Based on media reports, the number of affected companies, and the devices they use, may exceed hundreds and thousands. At this stage, it is difficult to estimate how long it will take to fix the issue, since the difficulty lies in the fact that when such a problem occurs, each device (computer, laptop or server) must be rebooted into safe mode manually; this cannot be done using management tools. This is indeed a very serious problem that has affected numerous processes, including those in critical infrastructure.
To avoid such situations, information security vendors need to be highly responsible about the quality of the updates they release. At Kaspersky, all updates are accompanied by a significant number of internal tests and checks.
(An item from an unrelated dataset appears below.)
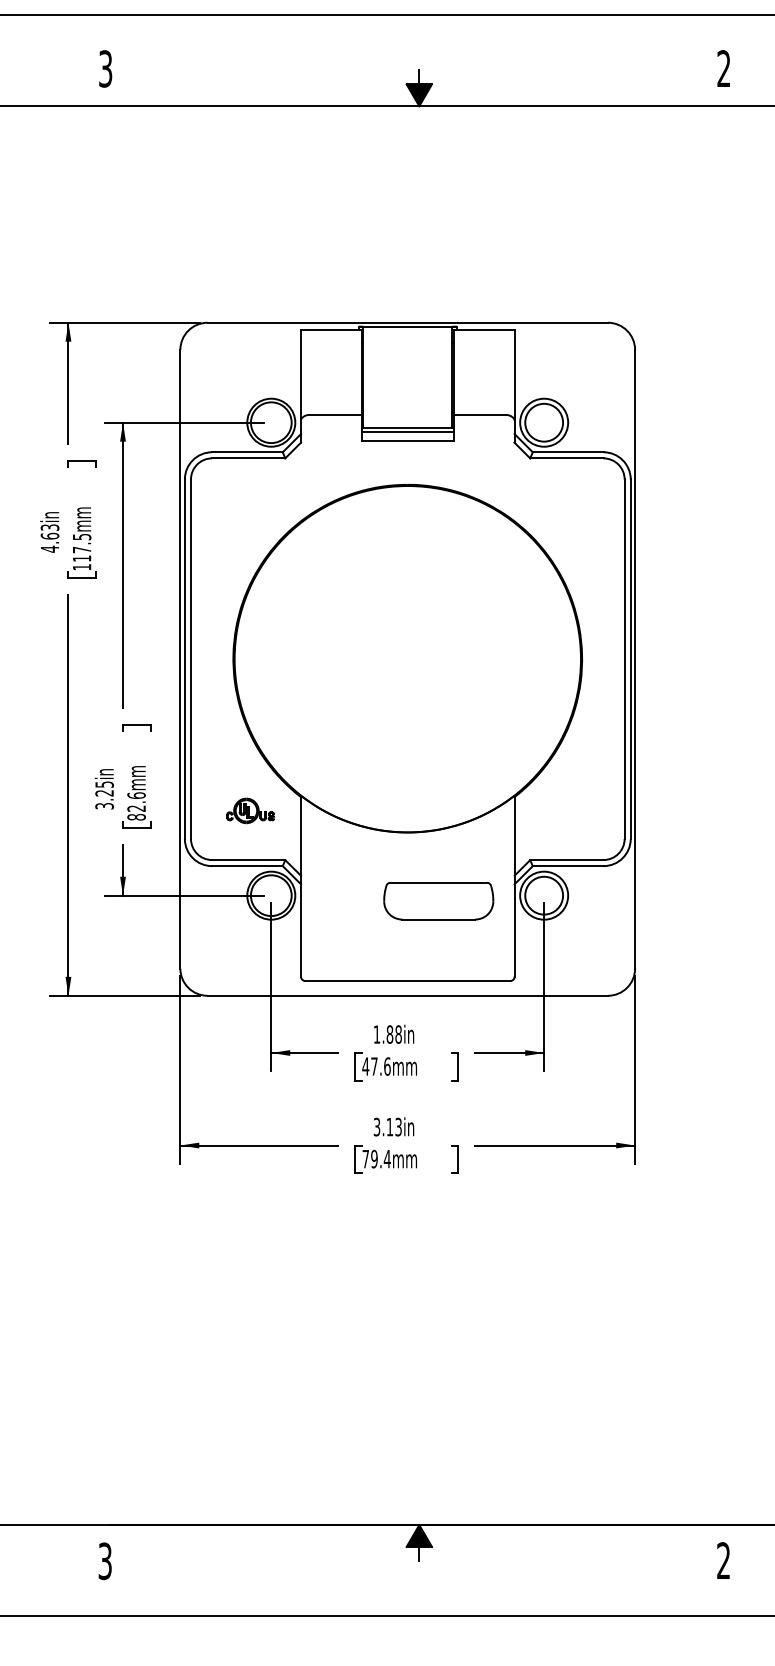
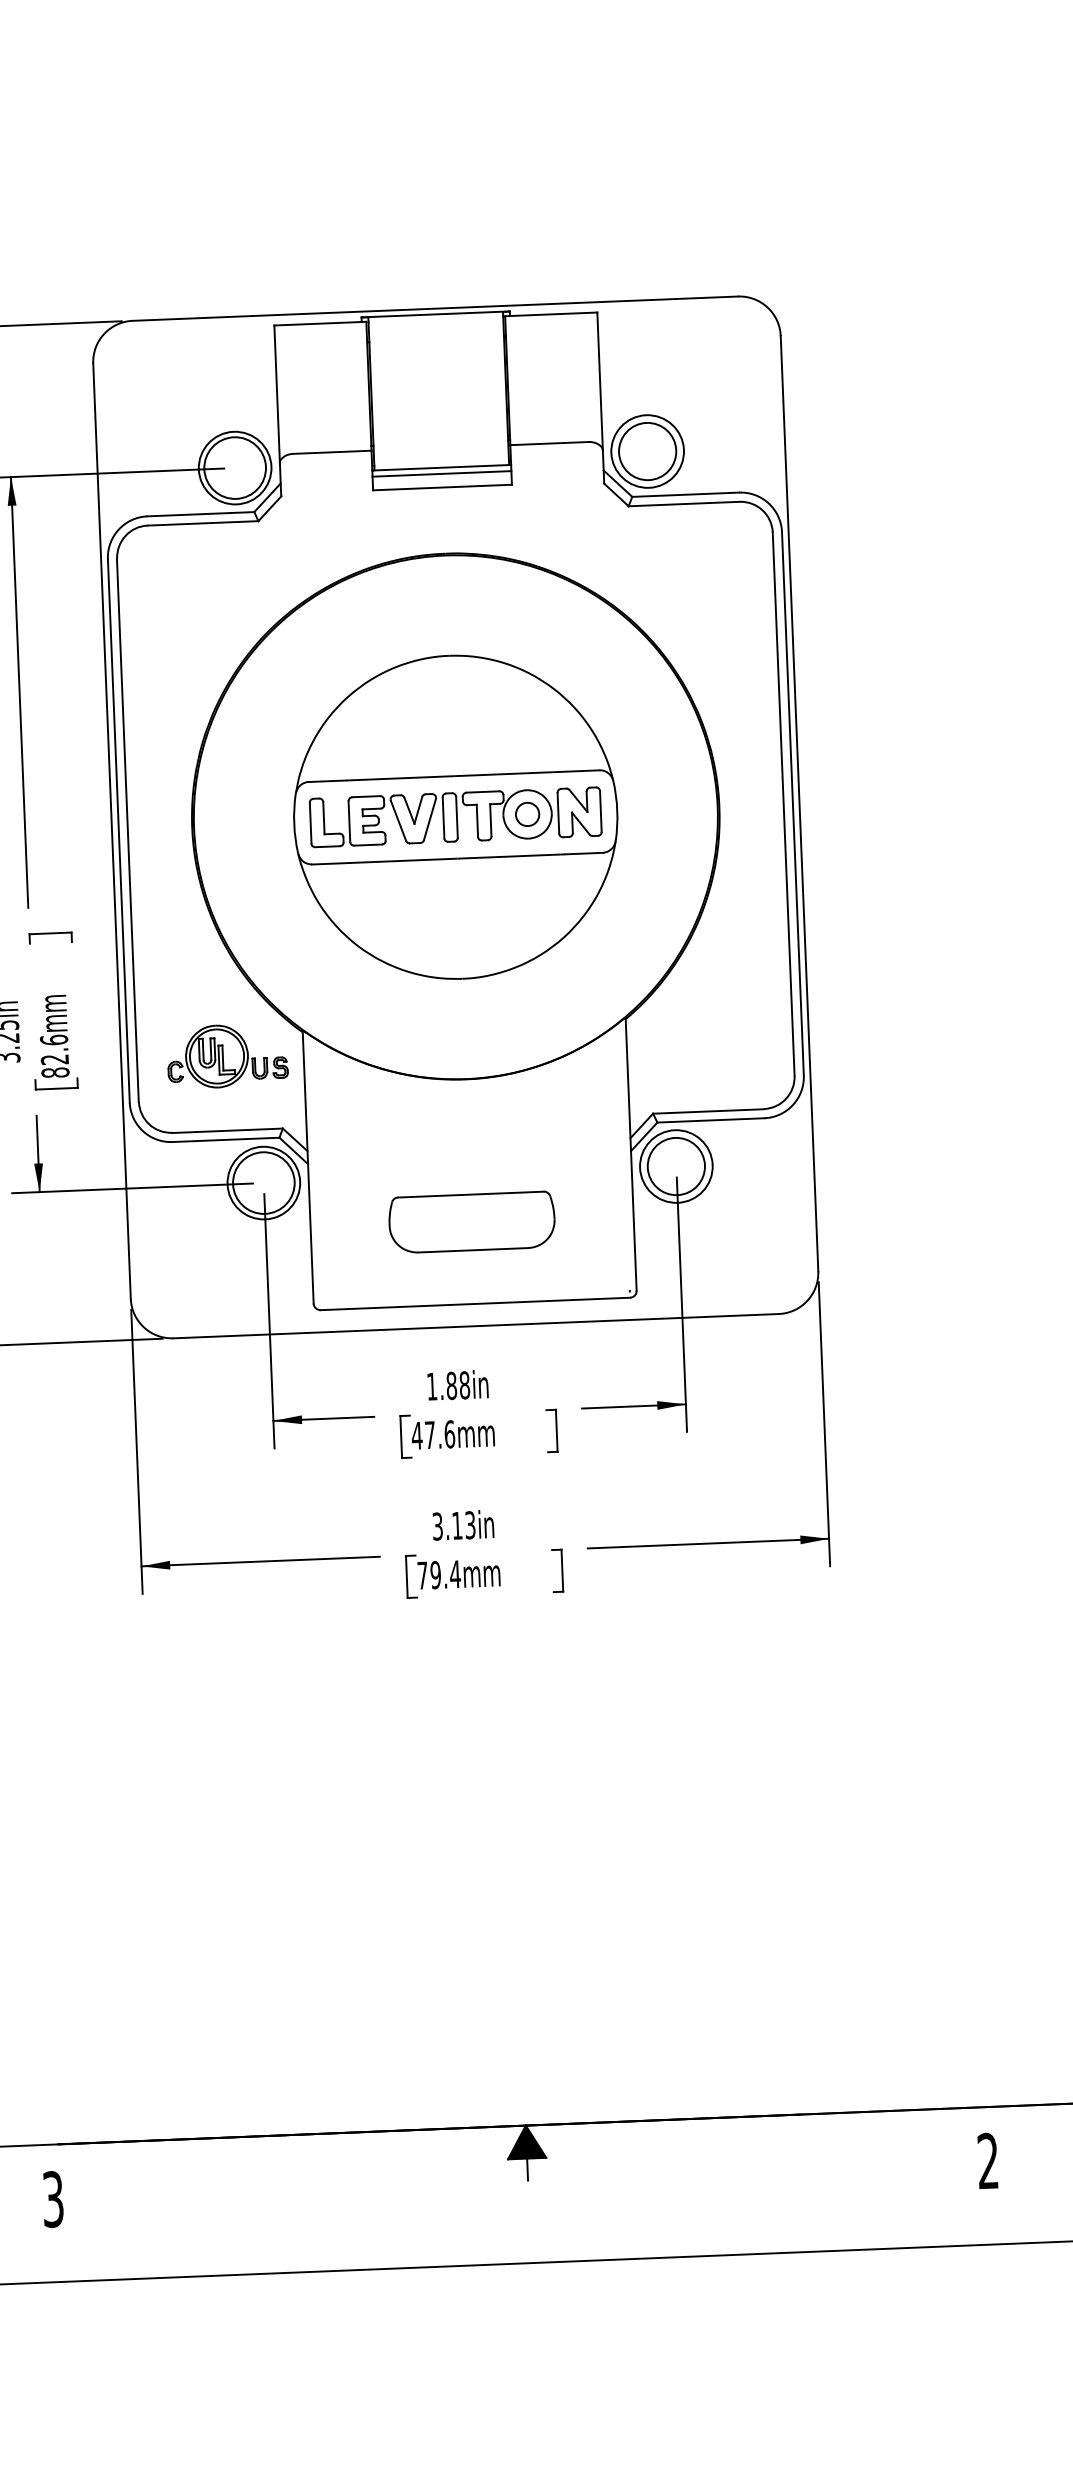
part: (407, 658) -> (455, 816), added
part: (250, 810) -> (227, 1055), size x1.67
part: (438, 900) -> (471, 1221), moved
Until they are passed, the release will not be rolled out to customers. Since 2009 we've been running an internal framework to prevent mass failures among customers. Within this framework, each update undergoes a multi-level quality check. This allows us to fix every problem that is identified before a release, analyze the reasons behind each issue and develop preventive measures accordingly.
It is also important to adhere to the principle of a granular release of updates. This means that they are not distributed globally to all customers simultaneously, but gradually, so that in case of any unforeseen failure, it is possible to localize and fix it quickly.
In addition, it is necessary to monitor and immediately respond to any situation by urgently stopping updates.
If any unexpected issues affecting our users arise, we always register them, with the appropriate priority, and analyze what measures need to be taken and implemented. Solving the problem becomes a priority at all levels in the company. As with all cyber incidents, it is crucial not only eliminate visible damage, but also to find and fix the root cause in order to prevent similar incidents in the future.